_PROBLEMS AND TASKS_
a: According to the obituary of David Greathouse, what led to his death, and when, where, and at what age did he die?
b: From the obituary of David Greathouse, copy the passage starting with "David Greathouse, a" and going on through "illness. He was 63.".
[GIVEN TEXT — start]
Kentucky Horseman David Greathouse Dies

Kentucky Horseman David Greathouse Dies
Photo: Courtesy Emma Greathouse
David Greathouse

David Greathouse, a second-generation horseman, owner of Greathouse Bloodstock, and partner in Four Star Sales, died Oct. 8 at St. Joseph Hospital in Lexington, after an illness. He was 63.

Greathouse was a member of the Keeneland Club and previously served as a member of the board of the Thoroughbred Club of America. Along with brothers John, Allen, and Edward, Greathouse was involved in the operation of 800-acre Glencrest Farm, the Midway, Ky., nursery started by their father, John W. Greathouse.

Glencrest Farm has bred alone and in partnership at least 44 stakes winners and raced another 16 stakes winners as an owner or co-owner since 1991. Among the many outstanding horses the farm has bred were grade I stakes winners Adieu, Dream Empress, Pike Place Dancer, Roamin Rachel, Zoftig, and 2010 U.S. steeplechase champion Slip Away.
[GIVEN TEXT — finish]
[MATERIAL PROVIDED — start]
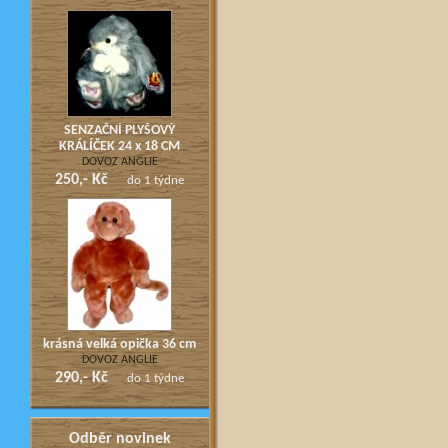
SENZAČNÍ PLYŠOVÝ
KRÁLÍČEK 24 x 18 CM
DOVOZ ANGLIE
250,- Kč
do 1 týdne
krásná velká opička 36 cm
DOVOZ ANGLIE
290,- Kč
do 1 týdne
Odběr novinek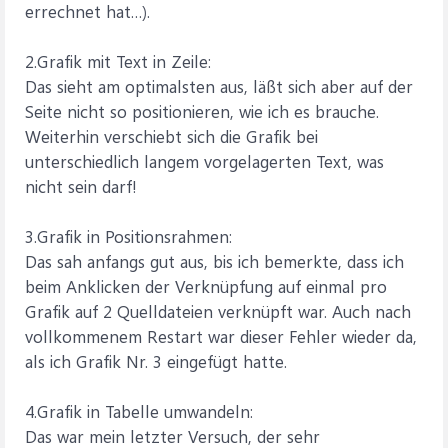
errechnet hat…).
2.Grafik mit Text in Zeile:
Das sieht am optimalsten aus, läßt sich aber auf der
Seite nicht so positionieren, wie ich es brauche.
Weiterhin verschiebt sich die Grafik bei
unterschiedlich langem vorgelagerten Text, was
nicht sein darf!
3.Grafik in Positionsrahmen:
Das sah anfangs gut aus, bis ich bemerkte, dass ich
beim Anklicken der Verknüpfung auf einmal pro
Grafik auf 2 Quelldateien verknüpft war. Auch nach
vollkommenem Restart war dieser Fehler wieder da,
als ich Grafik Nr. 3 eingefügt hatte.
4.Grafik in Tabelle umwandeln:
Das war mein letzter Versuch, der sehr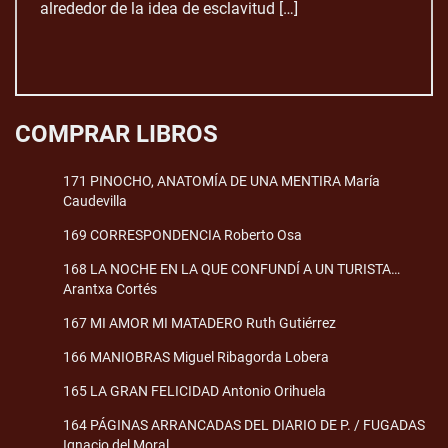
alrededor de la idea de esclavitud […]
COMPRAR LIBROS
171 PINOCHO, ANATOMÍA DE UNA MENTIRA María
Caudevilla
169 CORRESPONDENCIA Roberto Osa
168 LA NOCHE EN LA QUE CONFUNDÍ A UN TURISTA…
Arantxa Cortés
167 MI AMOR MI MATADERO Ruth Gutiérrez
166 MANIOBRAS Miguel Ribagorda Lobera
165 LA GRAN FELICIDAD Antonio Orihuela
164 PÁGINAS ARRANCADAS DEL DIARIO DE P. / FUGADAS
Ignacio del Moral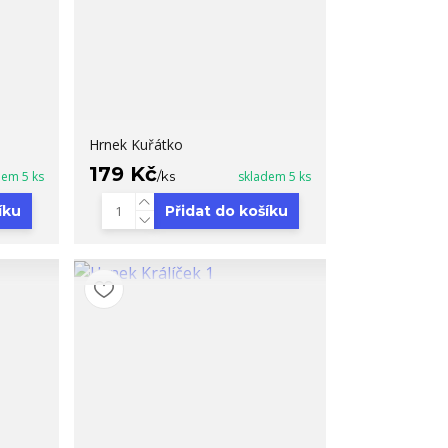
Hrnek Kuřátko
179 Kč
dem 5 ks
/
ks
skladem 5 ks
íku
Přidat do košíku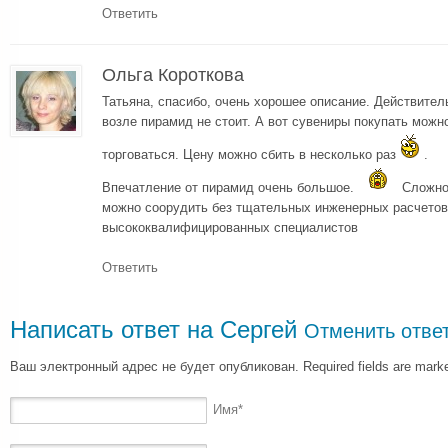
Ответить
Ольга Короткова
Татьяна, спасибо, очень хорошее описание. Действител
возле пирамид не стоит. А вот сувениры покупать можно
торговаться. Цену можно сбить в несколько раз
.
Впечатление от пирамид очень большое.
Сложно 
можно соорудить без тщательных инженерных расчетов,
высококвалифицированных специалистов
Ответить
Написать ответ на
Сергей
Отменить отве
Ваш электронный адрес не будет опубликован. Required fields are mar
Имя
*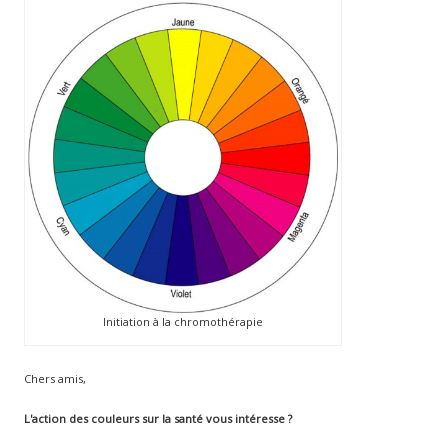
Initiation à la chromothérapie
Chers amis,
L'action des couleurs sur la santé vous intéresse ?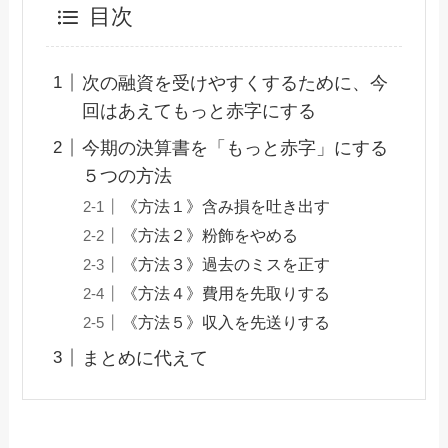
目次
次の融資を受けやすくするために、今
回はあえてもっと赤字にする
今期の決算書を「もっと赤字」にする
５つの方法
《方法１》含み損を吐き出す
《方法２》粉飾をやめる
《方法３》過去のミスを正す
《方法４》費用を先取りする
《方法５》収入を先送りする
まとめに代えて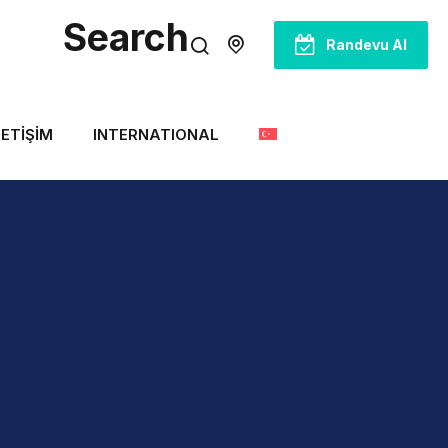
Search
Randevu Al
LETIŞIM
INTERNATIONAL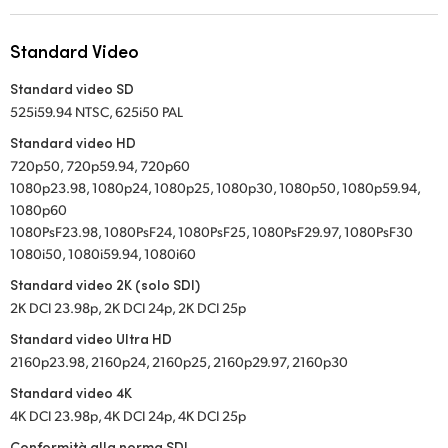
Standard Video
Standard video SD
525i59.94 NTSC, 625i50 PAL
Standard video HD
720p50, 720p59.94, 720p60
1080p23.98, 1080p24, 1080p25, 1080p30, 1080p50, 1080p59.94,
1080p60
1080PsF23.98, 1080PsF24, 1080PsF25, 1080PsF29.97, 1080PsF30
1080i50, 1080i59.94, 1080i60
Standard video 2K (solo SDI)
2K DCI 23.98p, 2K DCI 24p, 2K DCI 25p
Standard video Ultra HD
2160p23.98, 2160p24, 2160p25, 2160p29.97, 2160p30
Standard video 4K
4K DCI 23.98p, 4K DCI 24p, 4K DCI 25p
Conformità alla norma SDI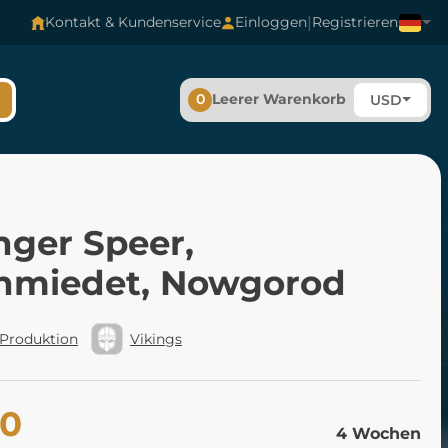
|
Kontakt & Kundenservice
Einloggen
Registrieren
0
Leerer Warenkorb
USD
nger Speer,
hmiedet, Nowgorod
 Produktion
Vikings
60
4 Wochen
[MATERIAL PROVIDED — finish]
[MATERIAL PROVIDED — start]
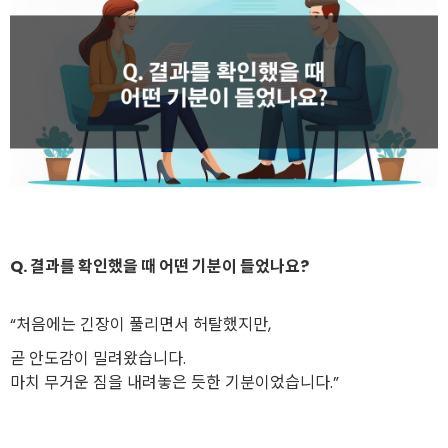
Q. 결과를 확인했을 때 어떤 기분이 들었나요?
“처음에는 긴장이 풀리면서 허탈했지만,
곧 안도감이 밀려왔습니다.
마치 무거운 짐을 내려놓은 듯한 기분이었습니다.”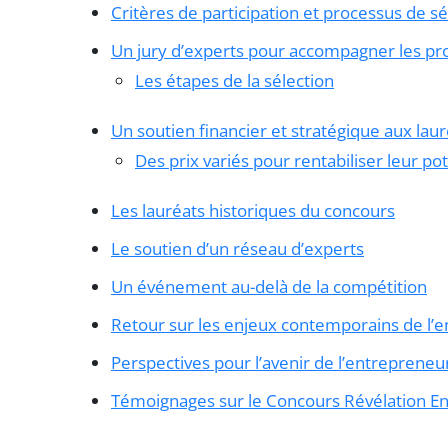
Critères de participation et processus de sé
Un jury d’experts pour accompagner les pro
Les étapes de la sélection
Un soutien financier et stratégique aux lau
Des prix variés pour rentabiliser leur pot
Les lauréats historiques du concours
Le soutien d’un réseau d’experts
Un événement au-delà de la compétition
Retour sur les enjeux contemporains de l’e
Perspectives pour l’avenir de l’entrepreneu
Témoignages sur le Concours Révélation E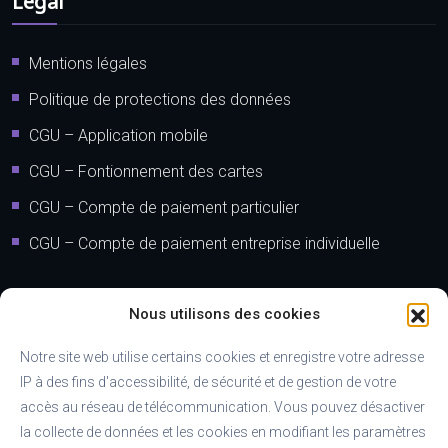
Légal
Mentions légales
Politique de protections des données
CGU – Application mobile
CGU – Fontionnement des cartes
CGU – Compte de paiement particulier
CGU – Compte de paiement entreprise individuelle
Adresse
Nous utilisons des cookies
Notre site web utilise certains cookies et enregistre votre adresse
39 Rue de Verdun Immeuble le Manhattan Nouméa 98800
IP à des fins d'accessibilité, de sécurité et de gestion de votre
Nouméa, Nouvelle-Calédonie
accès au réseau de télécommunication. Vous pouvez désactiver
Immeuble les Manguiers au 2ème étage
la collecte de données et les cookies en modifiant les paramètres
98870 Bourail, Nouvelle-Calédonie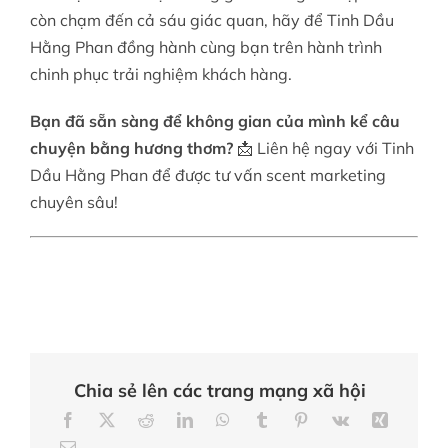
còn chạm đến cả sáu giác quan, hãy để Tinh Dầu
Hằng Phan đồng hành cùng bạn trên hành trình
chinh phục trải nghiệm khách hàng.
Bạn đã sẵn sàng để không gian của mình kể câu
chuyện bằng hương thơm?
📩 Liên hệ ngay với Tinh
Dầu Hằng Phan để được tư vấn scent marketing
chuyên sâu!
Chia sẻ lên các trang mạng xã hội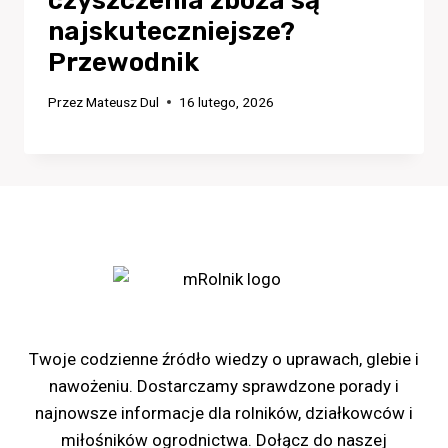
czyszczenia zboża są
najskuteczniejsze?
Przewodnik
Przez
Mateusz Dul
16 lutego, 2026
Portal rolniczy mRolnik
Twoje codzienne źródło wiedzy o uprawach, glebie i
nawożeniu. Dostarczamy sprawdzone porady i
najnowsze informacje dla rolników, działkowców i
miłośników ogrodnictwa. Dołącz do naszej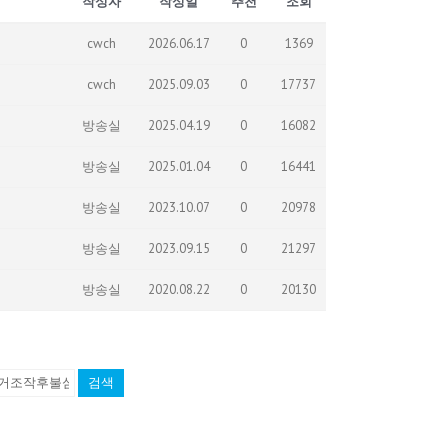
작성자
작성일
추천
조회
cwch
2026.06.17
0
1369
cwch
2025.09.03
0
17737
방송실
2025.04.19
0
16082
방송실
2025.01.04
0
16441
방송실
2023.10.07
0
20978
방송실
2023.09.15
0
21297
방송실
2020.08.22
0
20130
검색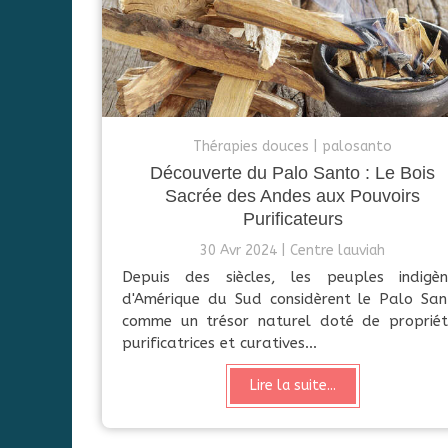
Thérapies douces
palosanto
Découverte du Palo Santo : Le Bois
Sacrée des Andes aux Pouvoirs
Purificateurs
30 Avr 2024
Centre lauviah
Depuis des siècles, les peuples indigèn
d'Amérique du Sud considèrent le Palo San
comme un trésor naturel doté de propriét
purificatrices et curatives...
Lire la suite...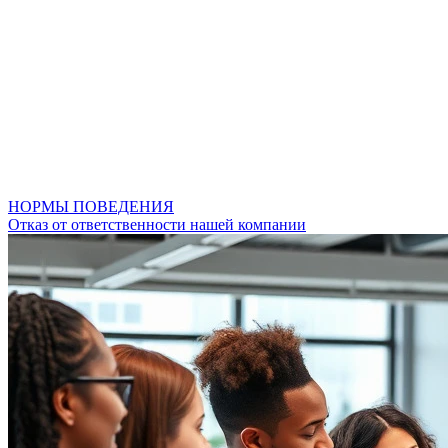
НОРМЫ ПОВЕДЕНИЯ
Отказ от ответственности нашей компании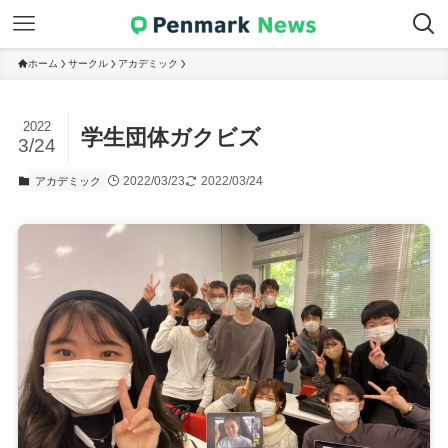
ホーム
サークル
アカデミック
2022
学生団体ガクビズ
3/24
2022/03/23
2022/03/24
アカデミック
[MATERIAL PROVIDED — finish]
_ANSWER SECTION_
a: He died after an illness. His death came on Oct. 8 at St. Joseph Hospital in Lexington, when he was 63.

b:
David Greathouse, a second-generation horseman, owner of Greathouse Bloodstock, and partner in Four Star Sales, died Oct. 8 at St. Joseph Hospital in Lexington, after an illness. He was 63.